A single number is expected: the count of lines below where the word "University" occurs.

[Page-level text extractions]
◆ ◆ ◆ ◆

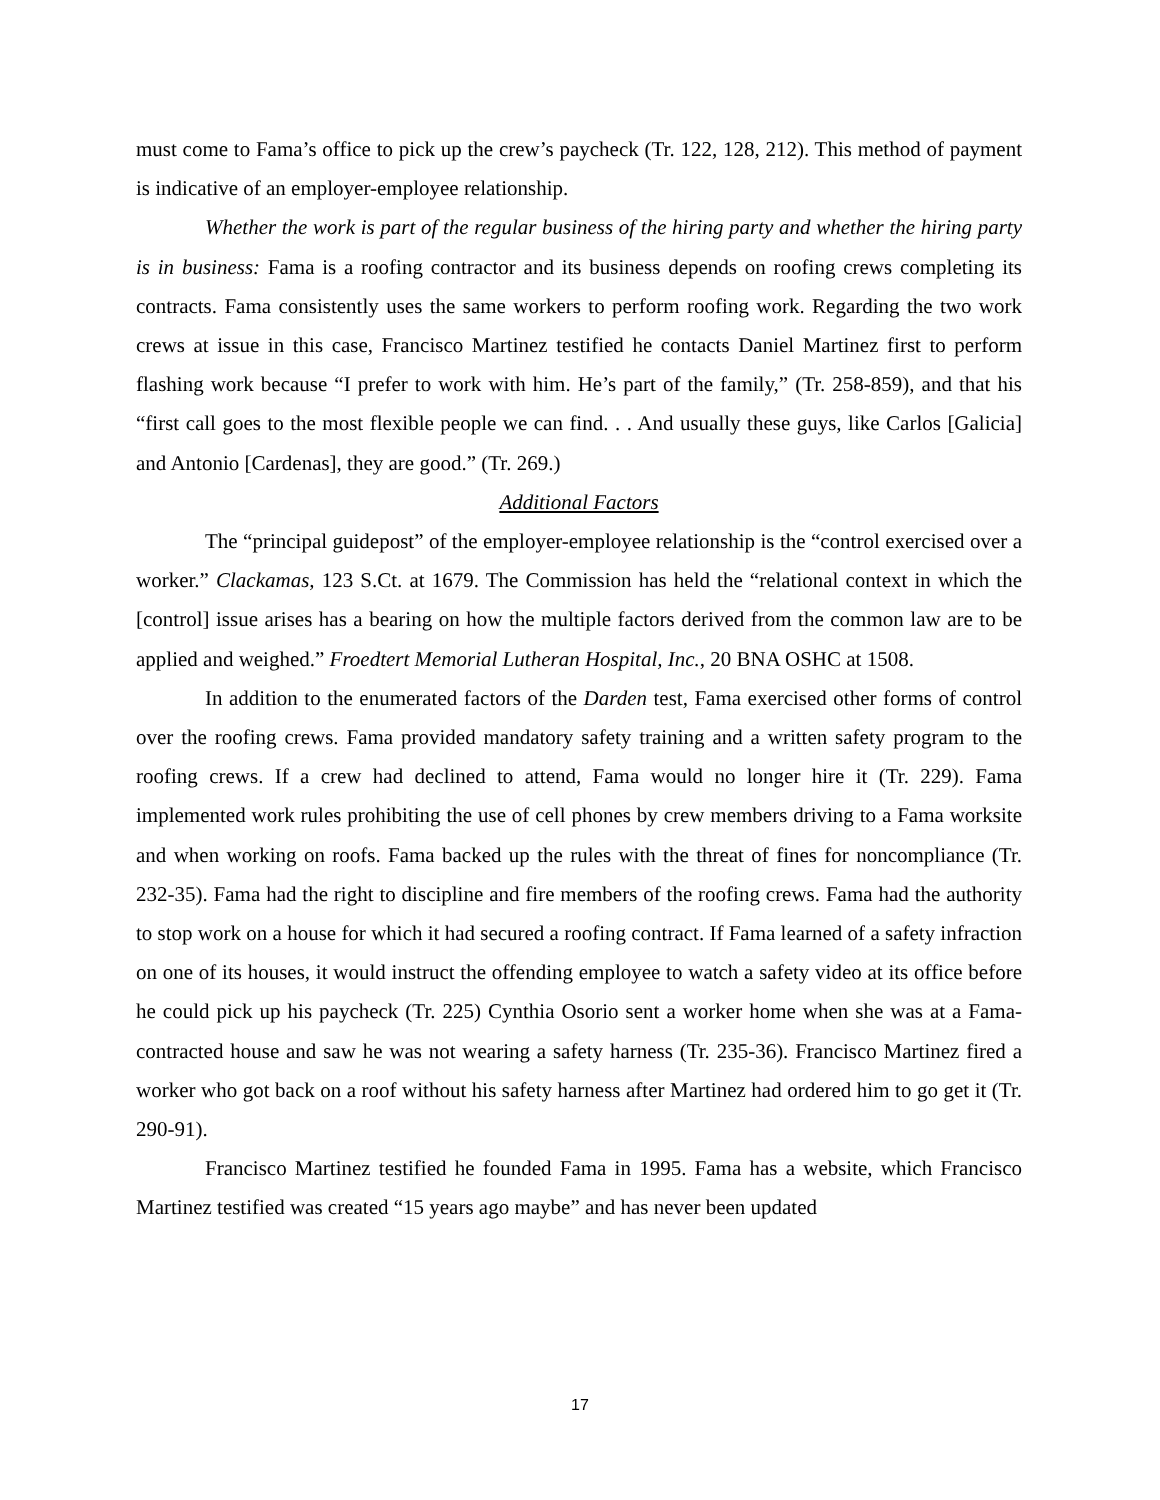must come to Fama’s office to pick up the crew’s paycheck (Tr. 122, 128, 212). This method of payment is indicative of an employer-employee relationship.
Whether the work is part of the regular business of the hiring party and whether the hiring party is in business: Fama is a roofing contractor and its business depends on roofing crews completing its contracts. Fama consistently uses the same workers to perform roofing work. Regarding the two work crews at issue in this case, Francisco Martinez testified he contacts Daniel Martinez first to perform flashing work because “I prefer to work with him. He’s part of the family,” (Tr. 258-859), and that his “first call goes to the most flexible people we can find. . . And usually these guys, like Carlos [Galicia] and Antonio [Cardenas], they are good.” (Tr. 269.)
Additional Factors
The “principal guidepost” of the employer-employee relationship is the “control exercised over a worker.” Clackamas, 123 S.Ct. at 1679. The Commission has held the “relational context in which the [control] issue arises has a bearing on how the multiple factors derived from the common law are to be applied and weighed.” Froedtert Memorial Lutheran Hospital, Inc., 20 BNA OSHC at 1508.
In addition to the enumerated factors of the Darden test, Fama exercised other forms of control over the roofing crews. Fama provided mandatory safety training and a written safety program to the roofing crews. If a crew had declined to attend, Fama would no longer hire it (Tr. 229). Fama implemented work rules prohibiting the use of cell phones by crew members driving to a Fama worksite and when working on roofs. Fama backed up the rules with the threat of fines for noncompliance (Tr. 232-35). Fama had the right to discipline and fire members of the roofing crews. Fama had the authority to stop work on a house for which it had secured a roofing contract. If Fama learned of a safety infraction on one of its houses, it would instruct the offending employee to watch a safety video at its office before he could pick up his paycheck (Tr. 225) Cynthia Osorio sent a worker home when she was at a Fama-contracted house and saw he was not wearing a safety harness (Tr. 235-36). Francisco Martinez fired a worker who got back on a roof without his safety harness after Martinez had ordered him to go get it (Tr. 290-91).
Francisco Martinez testified he founded Fama in 1995. Fama has a website, which Francisco Martinez testified was created “15 years ago maybe” and has never been updated
17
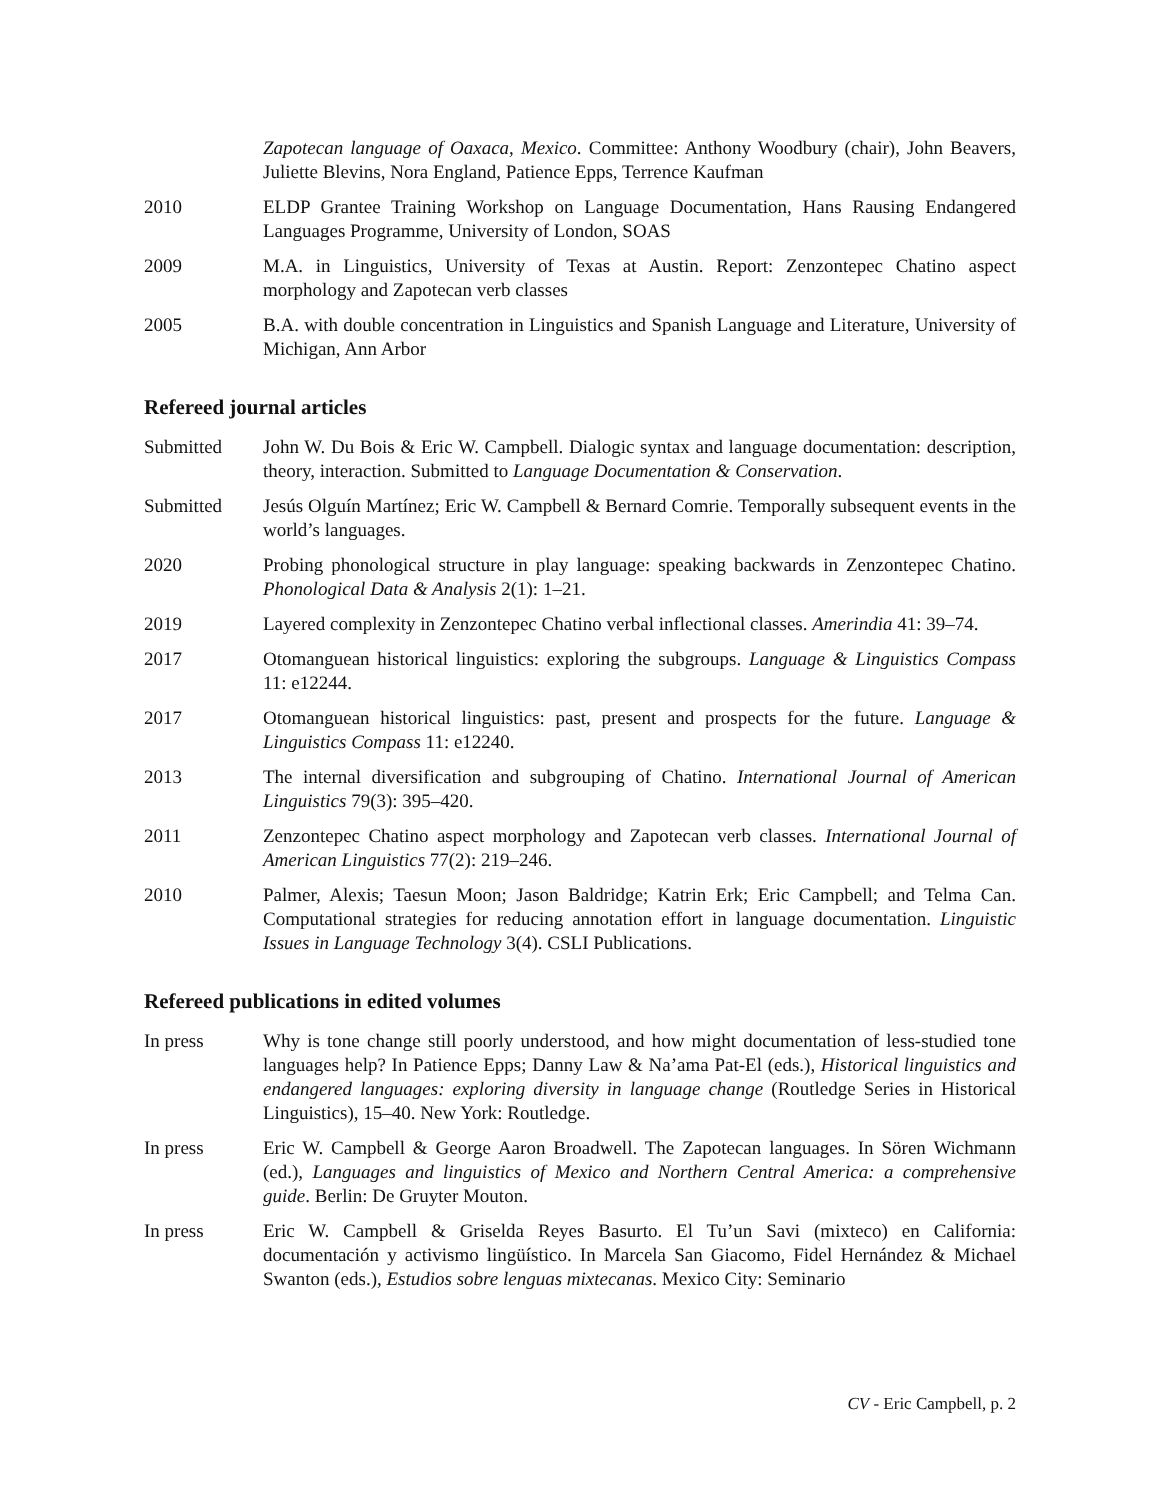Zapotecan language of Oaxaca, Mexico. Committee: Anthony Woodbury (chair), John Beavers, Juliette Blevins, Nora England, Patience Epps, Terrence Kaufman
2010 ELDP Grantee Training Workshop on Language Documentation, Hans Rausing Endangered Languages Programme, University of London, SOAS
2009 M.A. in Linguistics, University of Texas at Austin. Report: Zenzontepec Chatino aspect morphology and Zapotecan verb classes
2005 B.A. with double concentration in Linguistics and Spanish Language and Literature, University of Michigan, Ann Arbor
Refereed journal articles
Submitted John W. Du Bois & Eric W. Campbell. Dialogic syntax and language documentation: description, theory, interaction. Submitted to Language Documentation & Conservation.
Submitted Jesús Olguín Martínez; Eric W. Campbell & Bernard Comrie. Temporally subsequent events in the world’s languages.
2020 Probing phonological structure in play language: speaking backwards in Zenzontepec Chatino. Phonological Data & Analysis 2(1): 1–21.
2019 Layered complexity in Zenzontepec Chatino verbal inflectional classes. Amerindia 41: 39–74.
2017 Otomanguean historical linguistics: exploring the subgroups. Language & Linguistics Compass 11: e12244.
2017 Otomanguean historical linguistics: past, present and prospects for the future. Language & Linguistics Compass 11: e12240.
2013 The internal diversification and subgrouping of Chatino. International Journal of American Linguistics 79(3): 395–420.
2011 Zenzontepec Chatino aspect morphology and Zapotecan verb classes. International Journal of American Linguistics 77(2): 219–246.
2010 Palmer, Alexis; Taesun Moon; Jason Baldridge; Katrin Erk; Eric Campbell; and Telma Can. Computational strategies for reducing annotation effort in language documentation. Linguistic Issues in Language Technology 3(4). CSLI Publications.
Refereed publications in edited volumes
In press Why is tone change still poorly understood, and how might documentation of less-studied tone languages help? In Patience Epps; Danny Law & Na’ama Pat-El (eds.), Historical linguistics and endangered languages: exploring diversity in language change (Routledge Series in Historical Linguistics), 15–40. New York: Routledge.
In press Eric W. Campbell & George Aaron Broadwell. The Zapotecan languages. In Sören Wichmann (ed.), Languages and linguistics of Mexico and Northern Central America: a comprehensive guide. Berlin: De Gruyter Mouton.
In press Eric W. Campbell & Griselda Reyes Basurto. El Tu’un Savi (mixteco) en California: documentación y activismo lingüístico. In Marcela San Giacomo, Fidel Hernández & Michael Swanton (eds.), Estudios sobre lenguas mixtecanas. Mexico City: Seminario
CV - Eric Campbell, p. 2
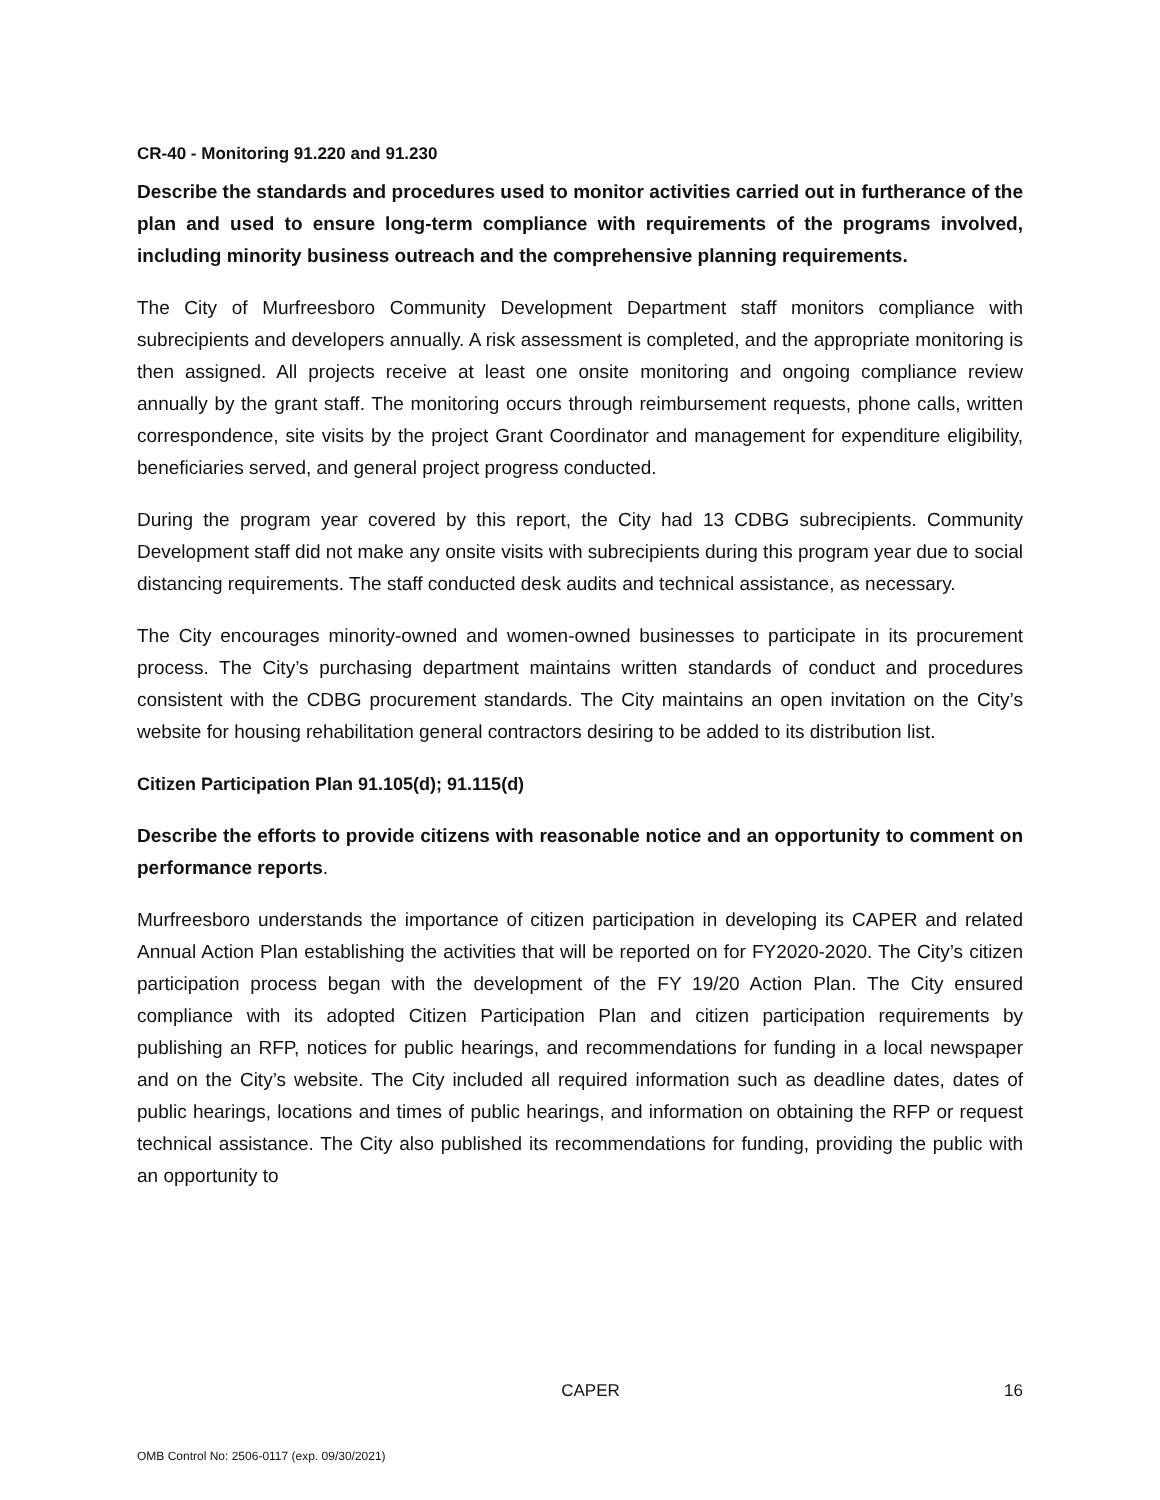CR-40 - Monitoring 91.220 and 91.230
Describe the standards and procedures used to monitor activities carried out in furtherance of the plan and used to ensure long-term compliance with requirements of the programs involved, including minority business outreach and the comprehensive planning requirements.
The City of Murfreesboro Community Development Department staff monitors compliance with subrecipients and developers annually. A risk assessment is completed, and the appropriate monitoring is then assigned. All projects receive at least one onsite monitoring and ongoing compliance review annually by the grant staff. The monitoring occurs through reimbursement requests, phone calls, written correspondence, site visits by the project Grant Coordinator and management for expenditure eligibility, beneficiaries served, and general project progress conducted.
During the program year covered by this report, the City had 13 CDBG subrecipients. Community Development staff did not make any onsite visits with subrecipients during this program year due to social distancing requirements. The staff conducted desk audits and technical assistance, as necessary.
The City encourages minority-owned and women-owned businesses to participate in its procurement process. The City’s purchasing department maintains written standards of conduct and procedures consistent with the CDBG procurement standards. The City maintains an open invitation on the City’s website for housing rehabilitation general contractors desiring to be added to its distribution list.
Citizen Participation Plan 91.105(d); 91.115(d)
Describe the efforts to provide citizens with reasonable notice and an opportunity to comment on performance reports.
Murfreesboro understands the importance of citizen participation in developing its CAPER and related Annual Action Plan establishing the activities that will be reported on for FY2020-2020. The City’s citizen participation process began with the development of the FY 19/20 Action Plan. The City ensured compliance with its adopted Citizen Participation Plan and citizen participation requirements by publishing an RFP, notices for public hearings, and recommendations for funding in a local newspaper and on the City’s website. The City included all required information such as deadline dates, dates of public hearings, locations and times of public hearings, and information on obtaining the RFP or request technical assistance. The City also published its recommendations for funding, providing the public with an opportunity to
CAPER 16
OMB Control No: 2506-0117 (exp. 09/30/2021)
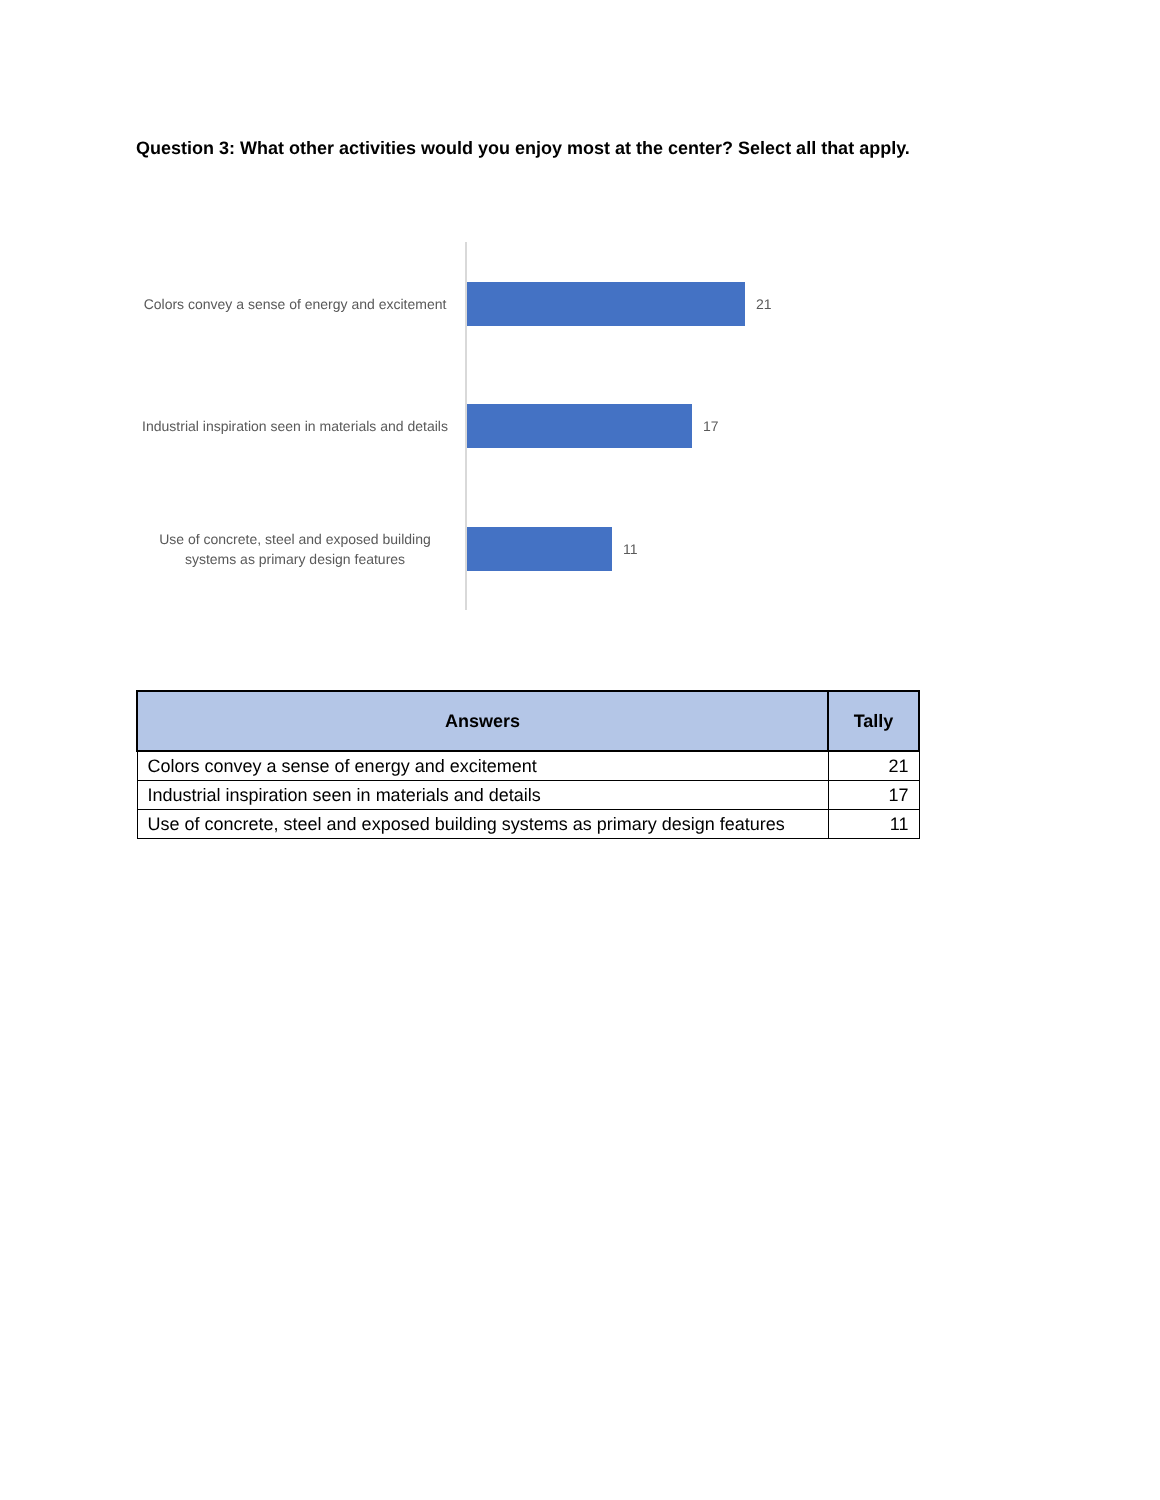Question 3: What other activities would you enjoy most at the center? Select all that apply.
Colors convey a sense of energy and excitement
21
Industrial inspiration seen in materials and details
17
Use of concrete, steel and exposed building systems as primary design features
11
| Answers | Tally |
| --- | --- |
| Colors convey a sense of energy and excitement | 21 |
| Industrial inspiration seen in materials and details | 17 |
| Use of concrete, steel and exposed building systems as primary design features | 11 |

◆ ◆ ◆ ◆

(SOLUTION TO THIS EXERCISE)
3